The most common type of brain turmor, a meningioma, has been linked through a study pbublished in the journal Cancer. Yearly dental x-rays, which many dentists recommend, as well as more frequent exposure to x-rays before the age of ten showed the highest increase in chance for developing meningioma.
Although usually benign, brain tumor symtoms can be varied depending on its location in the brain. Impaired personality, speech, and motor skills are all possible brain tumor symptoms. About 1-2% of people will die without ever know they had a meningioma because they rarely cause brain tumor symptoms.
There are flaws in the study: the participants had a broad age range that was not controlled for, something that’s important given a dental x-ray used to cause a lot more exposure to radiation, and the partcipants were surveyed based on their memory of x-rays, not their dental records.
But there’s an easy conclusion here—x-rays should be minimized, something the new Choosing Wisely camapaign would agree with, but still performed when necessary. Unless you have frequent cavities or a sudden change in dental health, yearly x-rays are probably too much. The authors of the study advise asking your dentist what your benefit you receive from th x-rays, and then working out a more custom schedule, or limiting the x-rays to the problem teeth rather than doing a long series.

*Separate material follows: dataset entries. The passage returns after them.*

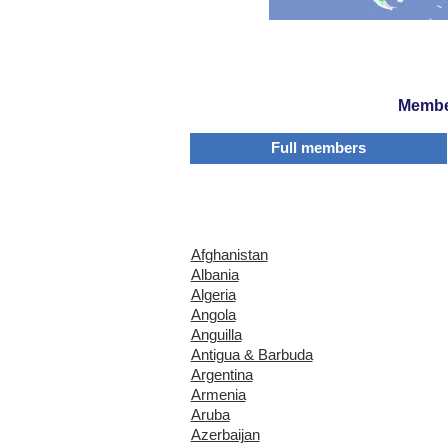
Member
Full members
Afghanistan
Albania
Algeria
Angola
Anguilla
Antigua & Barbuda
Argentina
Armenia
Aruba
Azerbaijan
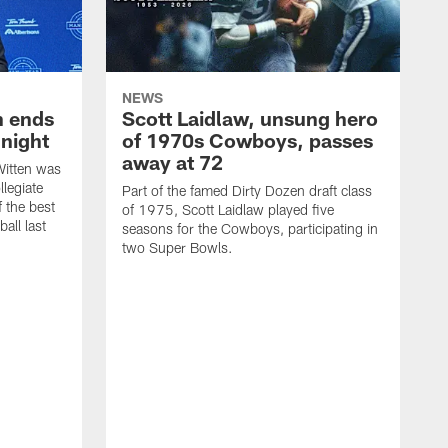
NEWS
h ends
Scott Laidlaw, unsung hero
night
of 1970s Cowboys, passes
away at 72
itten was
llegiate
Part of the famed Dirty Dozen draft class
 the best
of 1975, Scott Laidlaw played five
all last
seasons for the Cowboys, participating in
two Super Bowls.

Over the past three years, the dental industry has been hit particularly hard by the recession. It’s a service that many people are fine with procrastinating when money’s tight, and that’s caused a lot of cut-backs in many offices (we’ve even heard a few stories of people feeling they needed to change dentists after unnecessary procedures—like replacing dental work “just in case”—were (sometimes aggressively) pushed toward them).
Make sure that you have a dentist that you trust, and think about all medical procedures in terms of your own needs and risks and discuss those with your health care professionals.